Stepping onto the balcony, I let my gaze sweep over the sprawling Carlisi estate below, its grandeur stretching out like a kingdom waiting for its queen. It will be mine. Caterina Carlisi, my mother, can officially be declared dead, snatched away before I ever had the chance to truly know her. Luciano held the truth, had countless opportunities to tell me, but he never did.
Raising the whiskey bottle, I salute the night sky. “Forgive her, Dad. Love each other until I can join you,” I murmur. I collapse onto the bed, my life unravelling before my eyes.
“Red,” Mattia whispers as he and Izzy enter the room, climbing up beside me on the bed. He pulls the bottle away, placing it just out of reach. “Come here.” His arm wraps around me as Izzy settles into my other side. They both hold onto me as my cries fill the night's silence.
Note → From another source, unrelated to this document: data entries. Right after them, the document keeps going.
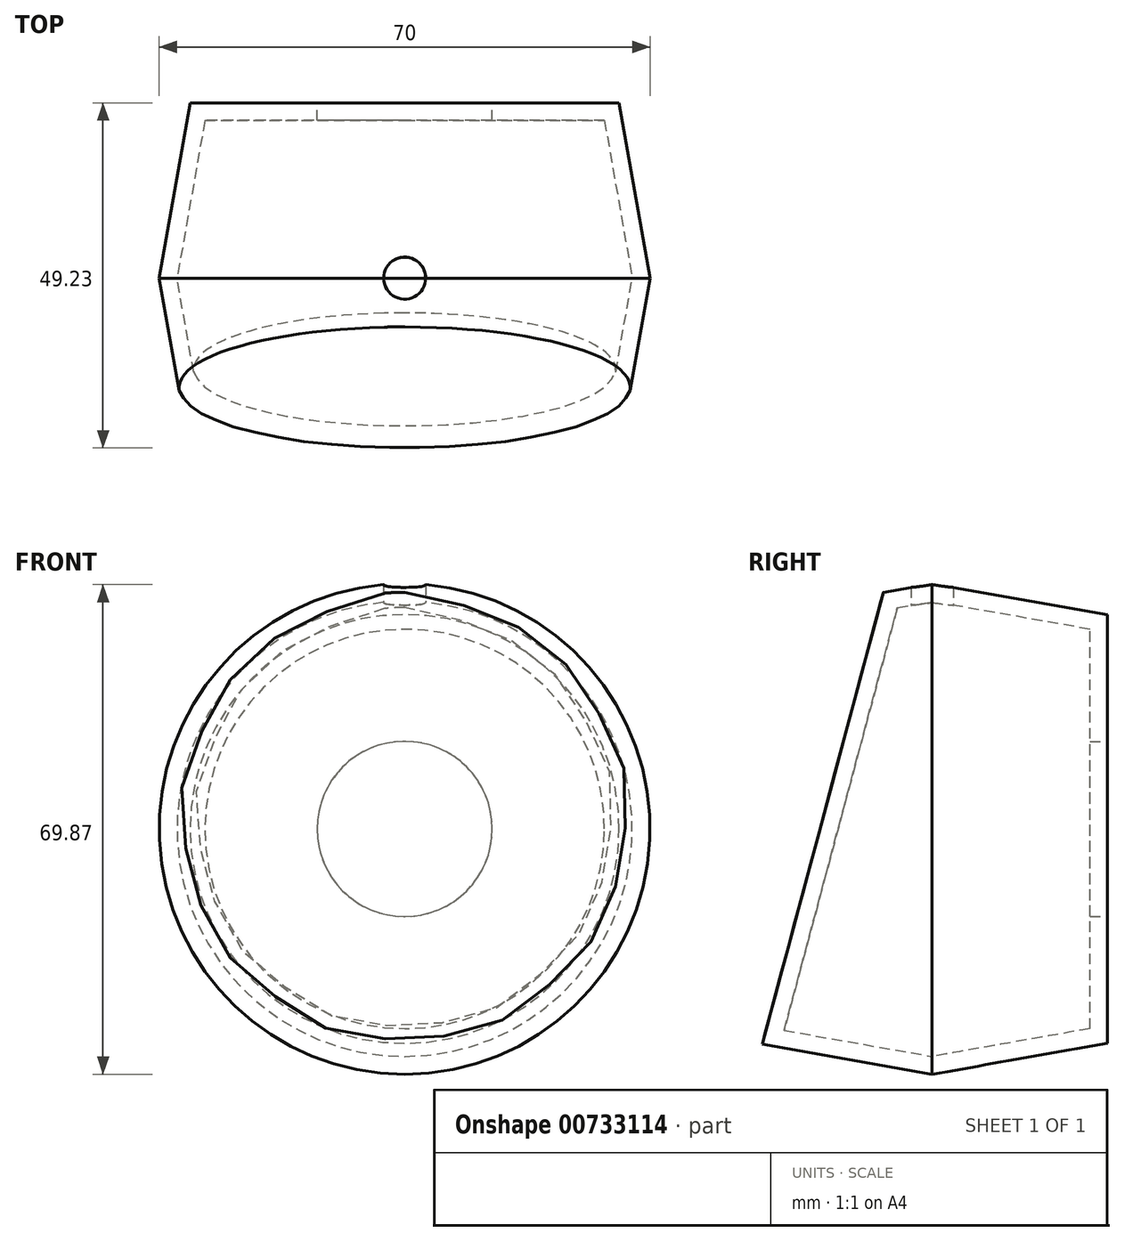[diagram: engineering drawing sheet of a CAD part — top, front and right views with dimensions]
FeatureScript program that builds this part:
annotation { "Feature Type Name" : "Feature", "Feature Type Description" : "" }
export const myFeature = defineFeature(function(context is Context, id is Id, definition is map)
    precondition{}
    {
        {
            var Q0;
            Q0=qCreatedBy(makeId("Front.planeOp"),FACE);
            var sketch = newSketch(context, id + "F0", { "sketchPlane" : qUnion([Q0])});
            skCircle(sketch, "E0", {"center": v(0, 0) * mm, "radius": 35 * mm});
            skSolve(sketch);
        }
        {
            var Q0;
            Q0=makeQuery(id+"F0.imprint","IMPRINT",FACE,{"disambiguationData":[TD([[makeQuery(id+"F0.imprint","IMPRINT",EDGE,{"derivedFrom":sQuery(id+"F0.wireOp",EDGE,"E0")}),1.0]])]});
            var Q1;
            Q1=sQuery(id+"F0.wireOp",EDGE,"E0");
            extrude(context, id + "F1", {"entities" : qUnion([Q0]), "surfaceEntities" : qUnion([Q1]), "endBound" : BoundingType.SYMMETRIC, "depth" : 50 * mm, "offsetDistance" : 25 * mm, "hasDraft" : true, "draftAngle" : 10 * degree, "draftPullDirection" : true});
        }
        {
            var Q0;
            Q0=qCreatedBy(makeId("Right.planeOp"),FACE);
            var sketch = newSketch(context, id + "F2", { "sketchPlane" : qUnion([Q0])});
            skLineSegment(sketch, "E1", {"start": v(-5.75, 38.26) * mm, "end": v(-29.22, -49.32) * mm});
            skLineSegment(sketch, "E2", {"start": v(-5.75, 38.26) * mm, "end": v(-37.5, 38.26) * mm});
            skLineSegment(sketch, "E3", {"start": v(-37.5, 38.26) * mm, "end": v(-37.5, -49.69) * mm});
            skLineSegment(sketch, "E4", {"start": v(-29.22, -49.32) * mm, "end": v(-37.5, -49.69) * mm});
            skLineSegment(sketch, "E5", {"start": v(-99.85, 0) * mm, "end": v(0, 0) * mm, "construction": true});
            skSolve(sketch);
        }
        {
            var Q0;
            Q0=makeQuery(id+"F2.imprint","IMPRINT",FACE,{"disambiguationData":[TD([[makeQuery(id+"F2.imprint","IMPRINT",EDGE,{"derivedFrom":sQuery(id+"F2.wireOp",EDGE,"E1")}),-1.0]])]});
            extrude(context, id + "F3", {"entities" : qUnion([Q0]), "operationType" : NewBodyOperationType.REMOVE, "endBound" : BoundingType.SYMMETRIC, "oppositeDirection" : true, "depth" : 80 * mm, "offsetDistance" : 25 * mm});
        }
        {
            var Q0;
            Q0=makeQuery(id+"F1.opExtrude","CAP_FACE",FACE,{"disambiguationData":[OSD([sQuery(id+"F0.wireOp",EDGE,"E0")])],"isStart":true});
            var Q1;
            Q1=makeQuery(id+"F1.*.split.splitOp","SPLIT",FACE,{"derivedFrom":makeQuery(id+"F1.opExtrude","SWEPT_FACE",FACE,{"disambiguationData":[OSD([sQuery(id+"F0.wireOp",EDGE,"E0")])]}),"isFromBackBody":true});
            var Q2;
            Q2=makeQuery(id+"F1.*.split.splitOp","SPLIT",FACE,{"derivedFrom":makeQuery(id+"F1.opExtrude","SWEPT_FACE",FACE,{"disambiguationData":[OSD([sQuery(id+"F0.wireOp",EDGE,"E0")])]})});
            var Q3;
            Q3=makeQuery(id+"F3.boolean.opBoolean","COPY",FACE,{"derivedFrom":makeQuery(id+"F3.opExtrude","SWEPT_FACE",FACE,{"disambiguationData":[OSD([sQuery(id+"F2.wireOp",EDGE,"E1")])]})});
            var Q4;
            Q4=makeQuery(id+"F1.*.split.splitOp","SPLIT",BODY,{"derivedFrom":makeQuery(id+"F1.opExtrude","SWEPT_BODY",BODY,{"disambiguationData":[OSD([sQuery(id+"F0.wireOp",EDGE,"E0")])]})});
            shell(context, id + "F4", {"isHollow" : true, "entities" : qUnion([Q0, Q1, Q2, Q3]), "parts" : qUnion([Q4]), "thickness" : 2.5 * mm});
        }
        {
            var Q0;
            Q0=qCreatedBy(makeId("Top.planeOp"),FACE);
            var sketch = newSketch(context, id + "F5", { "sketchPlane" : qUnion([Q0])});
            skPoint(sketch, "E6", {"position": v(0, 0) * mm});
            skSolve(sketch);
        }
        {
            var Q0;
            Q0=sQuery(id+"F5.wireOp",VERTEX,"E6");
            var Q1;
            Q1=makeQuery(id+"F1.*.split.splitOp","SPLIT",BODY,{"derivedFrom":makeQuery(id+"F1.opExtrude","SWEPT_BODY",BODY,{"disambiguationData":[OSD([sQuery(id+"F0.wireOp",EDGE,"E0")])]})});
            hole(context, id + "F6", {"style" : HoleStyle.SIMPLE, "endStyle" : HoleEndStyle.THROUGH, "oppositeDirection" : true, "holeDiameter" : 6 * mm, "majorDiameter" : 5 * mm, "isTappedThrough" : true, "tappedDepth" : 12 * mm, "tapClearance" : 3, "locations" : qUnion([Q0]), "scope" : qUnion([Q1])});
        }
        {
            var Q0;
            Q0=makeQuery(id+"F1.opExtrude","CAP_FACE",FACE,{"disambiguationData":[OSD([sQuery(id+"F0.wireOp",EDGE,"E0")])],"isStart":true});
            var sketch = newSketch(context, id + "F7", { "sketchPlane" : qUnion([Q0])});
            skCircle(sketch, "E7", {"center": v(0, 0) * mm, "radius": 12.5 * mm});
            skSolve(sketch);
        }
        {
            var Q0;
            Q0=makeQuery(id+"F7.imprint","IMPRINT",FACE,{"disambiguationData":[TD([[makeQuery(id+"F7.imprint","IMPRINT",EDGE,{"derivedFrom":sQuery(id+"F7.wireOp",EDGE,"E7")}),1.0]])]});
            extrude(context, id + "F8", {"entities" : qUnion([Q0]), "operationType" : NewBodyOperationType.REMOVE, "endBound" : BoundingType.UP_TO_NEXT, "oppositeDirection" : true, "depth" : 25 * mm, "offsetDistance" : 25 * mm});
        }
    });
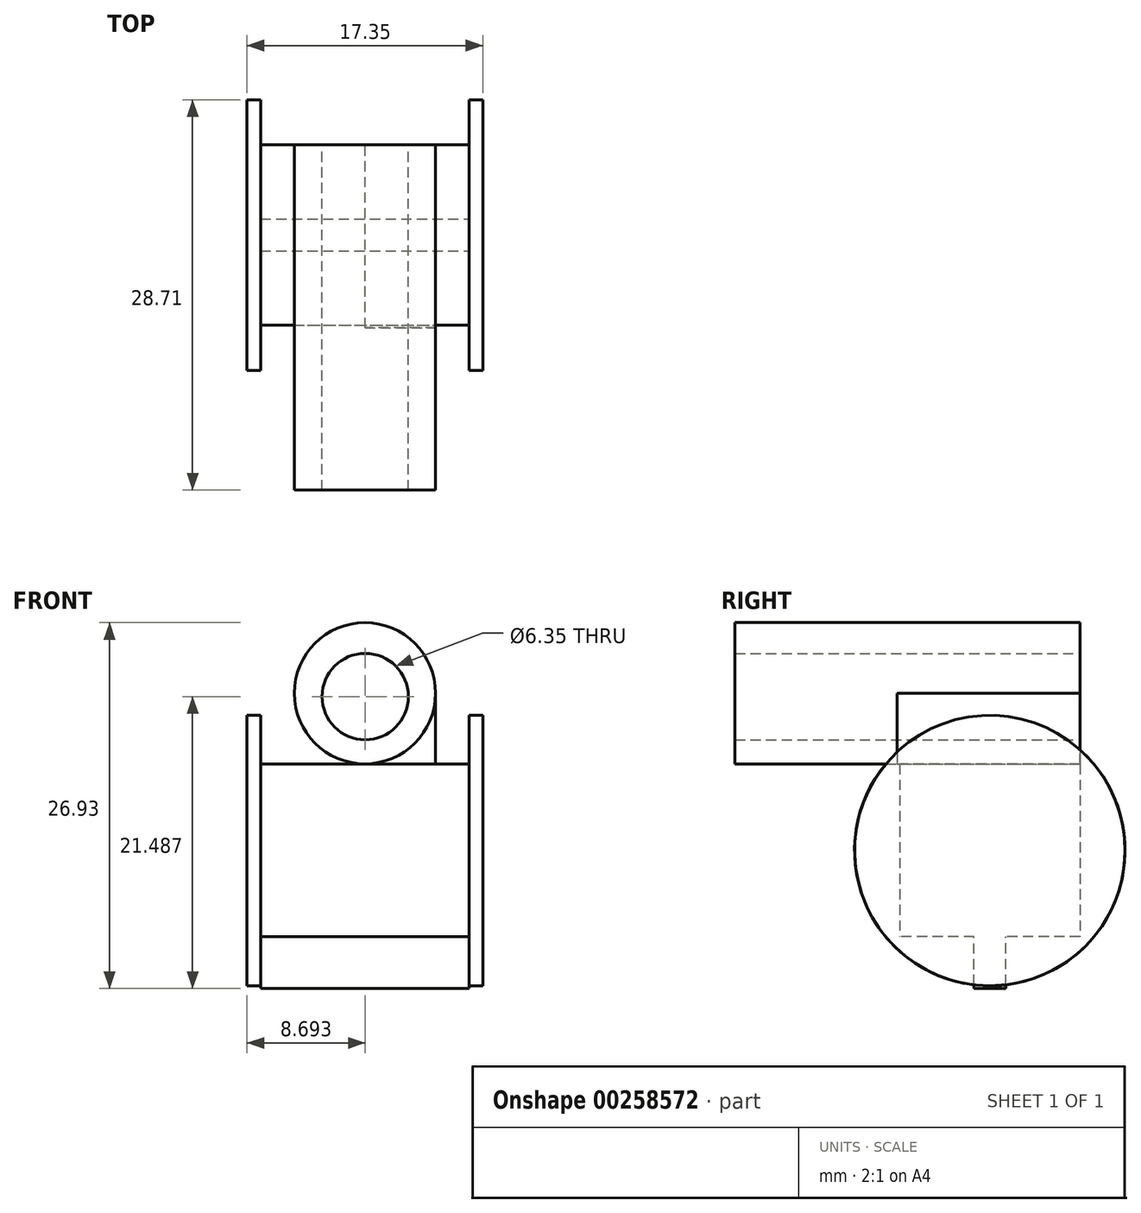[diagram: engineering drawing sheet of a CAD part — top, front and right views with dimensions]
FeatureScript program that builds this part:
annotation { "Feature Type Name" : "Feature", "Feature Type Description" : "" }
export const myFeature = defineFeature(function(context is Context, id is Id, definition is map)
    precondition{}
    {
        {
            var Q0;
            Q0=qCreatedBy(makeId("Top.planeOp"),FACE);
            var sketch = newSketch(context, id + "F0", { "sketchPlane" : qUnion([Q0])});
            skLineSegment(sketch, "E0.bottom", {"start": v(-55.18, 45.23) * mm, "end": v(-39.83, 45.23) * mm});
            skLineSegment(sketch, "E0.top", {"start": v(-55.18, 31.95) * mm, "end": v(-39.83, 31.95) * mm});
            skLineSegment(sketch, "E0.left", {"start": v(-55.18, 45.23) * mm, "end": v(-55.18, 31.95) * mm});
            skLineSegment(sketch, "E0.right", {"start": v(-39.83, 45.23) * mm, "end": v(-39.83, 31.95) * mm});
            skSolve(sketch);
        }
        {
            var Q0;
            Q0 = qSketchRegion(id + "F0", true);
            extrude(context, id + "F1", {"entities" : qUnion([Q0]), "depth" : 12.7 * mm});
        }
        {
            var Q0;
            Q0=makeQuery(id+"F1.opExtrude","SWEPT_FACE",FACE,{"disambiguationData":[OSD([sQuery(id+"F0.wireOp",EDGE,"E0.left")])]});
            var sketch = newSketch(context, id + "F2", { "sketchPlane" : qUnion([Q0])});
            skCircle(sketch, "E1", {"center": v(-38.59, 6.35) * mm, "radius": 9.95 * mm});
            skPoint(sketch, "E1.centerSnap0", {"position": v(-31.95, 6.35) * mm});
            skPoint(sketch, "E1.centerSnap1", {"position": v(-38.59, 12.7) * mm});
            skSolve(sketch);
        }
        {
            var Q0;
            Q0=makeQuery(id+"F1.opExtrude","SWEPT_FACE",FACE,{"disambiguationData":[OSD([sQuery(id+"F0.wireOp",EDGE,"E0.right")])]});
            var sketch = newSketch(context, id + "F3", { "sketchPlane" : qUnion([Q0])});
            skCircle(sketch, "E2", {"center": v(38.59, 6.35) * mm, "radius": 9.95 * mm});
            skPoint(sketch, "E2.centerSnap0", {"position": v(38.59, 12.7) * mm});
            skPoint(sketch, "E2.centerSnap1", {"position": v(31.95, 6.35) * mm});
            skSolve(sketch);
        }
        {
            var Q0;
            Q0=makeQuery(id+"F2.imprint","IMPRINT",FACE,{"disambiguationData":[TD([[makeQuery(id+"F2.imprint","IMPRINT",EDGE,{"derivedFrom":sQuery(id+"F2.wireOp",EDGE,"E1")}),1.0]])]});
            var Q1;
            {var subQ0=sQuery(id+"F0.wireOp",EDGE,"E0.left");Q1=makeQuery(id+"F2.imprint","IMPRINT",FACE,{"disambiguationData":[TD([[makeQuery(id+"F2.imprint","IMPRINT",EDGE,{"derivedFrom":makeQuery(id+"F1.opExtrude","CAP_EDGE",EDGE,{"disambiguationData":[OSD([subQ0])],"isStart":true})}),1.0]])]});}
            extrude(context, id + "F4", {"entities" : qUnion([Q0, Q1]), "operationType" : NewBodyOperationType.ADD, "depth" : 1 * mm});
        }
        {
            var Q0;
            Q0=makeQuery(id+"F3.imprint","IMPRINT",FACE,{"disambiguationData":[TD([[makeQuery(id+"F3.imprint","IMPRINT",EDGE,{"derivedFrom":sQuery(id+"F3.wireOp",EDGE,"E2")}),1.0]])]});
            var Q1;
            {var subQ0=sQuery(id+"F0.wireOp",EDGE,"E0.right");Q1=makeQuery(id+"F3.imprint","IMPRINT",FACE,{"disambiguationData":[TD([[makeQuery(id+"F3.imprint","IMPRINT",EDGE,{"derivedFrom":makeQuery(id+"F1.opExtrude","CAP_EDGE",EDGE,{"disambiguationData":[OSD([subQ0])],"isStart":true})}),-1.0]])]});}
            extrude(context, id + "F5", {"entities" : qUnion([Q0, Q1]), "operationType" : NewBodyOperationType.ADD, "depth" : 1 * mm});
        }
        {
            var Q0;
            Q0=makeQuery(id+"F1.opExtrude","SWEPT_FACE",FACE,{"disambiguationData":[OSD([sQuery(id+"F0.wireOp",EDGE,"E0.bottom")])]});
            var sketch = newSketch(context, id + "F6", { "sketchPlane" : qUnion([Q0])});
            skLineSegment(sketch, "E3", {"start": v(47.5, 12.7) * mm, "end": v(47.5, 17.92) * mm});
            skCircle(sketch, "E4", {"center": v(47.5, 17.92) * mm, "radius": 5.2 * mm});
            skLineSegment(sketch, "E5", {"start": v(52.7, 17.92) * mm, "end": v(52.7, 12.7) * mm});
            skLineSegment(sketch, "E6", {"start": v(52.7, 12.7) * mm, "end": v(52.7, 17.92) * mm});
            skLineSegment(sketch, "E7", {"start": v(42.31, 17.92) * mm, "end": v(42.31, 12.7) * mm});
            skSolve(sketch);
        }
        {
            var Q0;
            {var subQ5=sQuery(id+"F6.wireOp",EDGE,"E7");Q0=makeQuery(id+"F6.imprint","IMPRINT",FACE,{"disambiguationData":[TD([[makeQuery(id+"F6.imprint","IMPRINT",EDGE,{"derivedFrom":subQ5}),1.0]])]});}
            var Q1;
            {var subQ5=sQuery(id+"F6.wireOp",EDGE,"E6");Q1=makeQuery(id+"F6.imprint","IMPRINT",FACE,{"disambiguationData":[TD([[makeQuery(id+"F6.imprint","IMPRINT",EDGE,{"derivedFrom":subQ5}),1.0]])]});}
            extrude(context, id + "F7", {"entities" : qUnion([Q0, Q1]), "oppositeDirection" : true, "depth" : 13.46 * mm});
        }
        {
            var Q0;
            {var subQ0=sQuery(id+"F6.wireOp",EDGE,"E4");var subQ1=makeQuery(id+"F6.imprint","INTERSECT",VERTEX,{"derivedFrom":[subQ0,sQuery(id+"F6.wireOp",EDGE,"E6")]});Q0=makeQuery(id+"F6.imprint","IMPRINT",FACE,{"disambiguationData":[TD([[makeQuery(id+"F6.imprint","IMPRINT",EDGE,{"disambiguationData":[TD([[subQ1,-1.0]])],"derivedFrom":subQ0}),1.0]])]});}
            var Q1;
            {var subQ0=sQuery(id+"F0.wireOp",EDGE,"E0.bottom");Q1=makeQuery(id+"F6.imprint","IMPRINT",FACE,{"disambiguationData":[TD([[makeQuery(id+"F6.imprint","IMPRINT",EDGE,{"derivedFrom":makeQuery(id+"F1.opExtrude","CAP_EDGE",EDGE,{"disambiguationData":[OSD([subQ0])],"isStart":true})}),-1.0]])]});}
            extrude(context, id + "F8", {"entities" : qUnion([Q0, Q1]), "oppositeDirection" : true, "depth" : 25.4 * mm});
        }
        {
            var Q0;
            {var subQ0=sQuery(id+"F6.wireOp",EDGE,"E4");var subQ1=makeQuery(id+"F6.imprint","INTERSECT",VERTEX,{"derivedFrom":[subQ0,sQuery(id+"F6.wireOp",EDGE,"E6")]});Q0=makeQuery(id+"F6.imprint","IMPRINT",FACE,{"disambiguationData":[TD([[makeQuery(id+"F6.imprint","IMPRINT",EDGE,{"disambiguationData":[TD([[subQ1,-1.0]])],"derivedFrom":subQ0}),1.0]])]});}
            var sketch = newSketch(context, id + "F9", { "sketchPlane" : qUnion([Q0])});
            skCircle(sketch, "E8", {"center": v(47.49, 17.68) * mm, "radius": 2.26 * mm});
            skSolve(sketch);
        }
        {
            var Q0;
            Q0=makeQuery(id+"F8.opExtrude","SWEPT_BODY",BODY,{"disambiguationData":[OSD([sQuery(id+"F0.wireOp",EDGE,"E0.bottom"),sQuery(id+"F0.wireOp",EDGE,"E0.left"),sQuery(id+"F0.wireOp",EDGE,"E0.right")])]});
            deleteBodies(context, id + "F10", {"entities" : qUnion([Q0])});
        }
        {
            var Q0;
            Q0=sQuery(id+"F9.wireOp",VERTEX,"E8.center");
            var Q1;
            Q1=makeQuery(id+"F8.opExtrude","SWEPT_BODY",BODY,{"disambiguationData":[OSD([sQuery(id+"F6.wireOp",EDGE,"E4")])]});
            hole(context, id + "F11", {"style" : HoleStyle.SIMPLE, "endStyle" : HoleEndStyle.THROUGH, "holeDiameter" : 6.35 * mm, "tappedDepth" : 12.7 * mm, "tapClearance" : 3, "locations" : qUnion([Q0]), "scope" : qUnion([Q1])});
        }
        {
            var Q0;
            Q0=makeQuery(id+"F1.opExtrude","CAP_FACE",FACE,{"disambiguationData":[OSD([sQuery(id+"F0.wireOp",EDGE,"E0.bottom"),sQuery(id+"F0.wireOp",EDGE,"E0.top"),sQuery(id+"F0.wireOp",EDGE,"E0.left"),sQuery(id+"F0.wireOp",EDGE,"E0.right")])],"isStart":true});
            var sketch = newSketch(context, id + "F12", { "sketchPlane" : qUnion([Q0])});
            skLineSegment(sketch, "E9.bottom", {"start": v(-55.18, -37.42) * mm, "end": v(-39.83, -37.42) * mm});
            skLineSegment(sketch, "E9.top", {"start": v(-55.18, -39.77) * mm, "end": v(-39.83, -39.77) * mm});
            skLineSegment(sketch, "E9.left", {"start": v(-55.18, -37.42) * mm, "end": v(-55.18, -39.77) * mm});
            skLineSegment(sketch, "E9.right", {"start": v(-39.83, -37.42) * mm, "end": v(-39.83, -39.77) * mm});
            skSolve(sketch);
        }
        {
            var Q0;
            Q0 = qSketchRegion(id + "F12", true);
            extrude(context, id + "F13", {"entities" : qUnion([Q0]), "operationType" : NewBodyOperationType.ADD, "depth" : 3.8 * mm});
        }
    });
I look up at Matia. “Sing for me, please.”
“Always.” He picks up his guitar from beside the bed—I hadn’t even noticed that he brought it in with him—the familiar strings soothing as he strums my favorite Ellie Raynes song. I cuddle into Izzy as his voice wraps around us, a fragile shield against the darkness, until sleep finally takes me.
36
Luciano
Today’s been a disaster, there’s no sugarcoating it. After Charlie took off with Mattia and Rocco, the brothers decided to let me stay at their place for the night, even though they had no choice. They weren’t just pissed, they were straight-up furious with me.